There is no great mystery about why Boris Johnson chose to release his Unleashed memoir this week. He wants the attention. He always does. More than that, though, he wanted to overshadow the Conservative party conference. He hoped the rib-tickling yarns and ebullient, confident language of his memoir would remind the Tory faithful of all they were missing. He intended to show the four leadership candidates that he is the election-winning Tory colossus that they can only dream of being.
Mr Johnson also wants to be thought of as a current player, not a former one. His book is explicit about this. He is blithely confident – no surprises there – that if he had been Tory leader he would have won this year’s general election. “If we had all stuck together I would have no doubt that we would have gone on to win in 2024,” he writes. Rishi Sunak’s mistake in July was to ignore the Johnson legacy: “We never mentioned any of the good things that had been done in the period 2019-2022, when I was PM.”
At the end of his memoir, Mr Johnson unveils a 10-point programme for the defeated Tory party to follow. One word – “fix” – is common to all the 10 proposals that he lists. For example, says Mr Johnson, the party should “fix housing”, should “fix immigration” and “fix the NHS”. It should go further still, he adds, and “fix government”. It should even “fix capitalism”. This is all made to seem beguilingly simple.

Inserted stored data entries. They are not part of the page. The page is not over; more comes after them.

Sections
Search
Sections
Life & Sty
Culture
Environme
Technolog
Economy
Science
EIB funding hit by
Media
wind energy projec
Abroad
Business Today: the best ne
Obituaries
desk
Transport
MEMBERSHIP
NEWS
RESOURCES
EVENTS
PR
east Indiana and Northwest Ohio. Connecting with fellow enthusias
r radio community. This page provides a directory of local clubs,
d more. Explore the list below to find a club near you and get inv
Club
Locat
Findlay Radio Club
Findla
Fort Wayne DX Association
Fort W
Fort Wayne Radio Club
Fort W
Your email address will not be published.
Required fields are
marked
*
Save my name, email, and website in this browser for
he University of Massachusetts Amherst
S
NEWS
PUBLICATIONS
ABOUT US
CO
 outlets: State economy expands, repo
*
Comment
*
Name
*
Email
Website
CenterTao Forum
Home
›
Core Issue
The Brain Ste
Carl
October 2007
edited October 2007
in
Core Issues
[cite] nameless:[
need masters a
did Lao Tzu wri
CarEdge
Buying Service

The insurmountable catch, though, is that none of these things is simple at all. Government by slogan remains Mr Johnson’s most audacious political trick. He pretends that solving something is merely a matter of will. Get Brexit done. Level up. Protect the NHS. Today he has a new slogan. Fix everything. But the trick is still the same and the truth, in every case, is that Mr Johnson’s approach is, as he might put it, an inverted pyramid of piffle. In reality, government is difficult. Mr Johnson is not good at things that are difficult. In fact he is hopeless, as he showed in office.
British voters have now tumbled to this. It is why, in 2022, the Tory party realised that Mr Johnson had to go. It is why, save for a few acolytes, almost no one seriously wanted him back when Liz Truss resigned. Even Mr Johnson himself admits in his memoir: “I don’t think you should underestimate how many goofs I made.” Well, goofs is one word for it, but there are many others.
This may help to explain something worth logging about British politics today. Mr Johnson’s book, and its expensive serialisation in the Daily Mail, did not dominate the Conservative party’s week in Birmingham after all. Instead, the conference, buoyed up by Labour’s struggles, managed to concentrate on the contest to succeed Mr Sunak and to dream to itself of an improbable recovery.
Mr Johnson, by contrast, provided little more than off-stage entertainment. This is partly explained by his familiar laziness – not bothering to attend the conference. But the Tory party is slowly moving on. After nearly 20 years of making the weather, Mr Johnson is not the force he once was. All political careers end in failure, Enoch Powell once wrote. Even, it now begins to feel, Mr Johnson’s.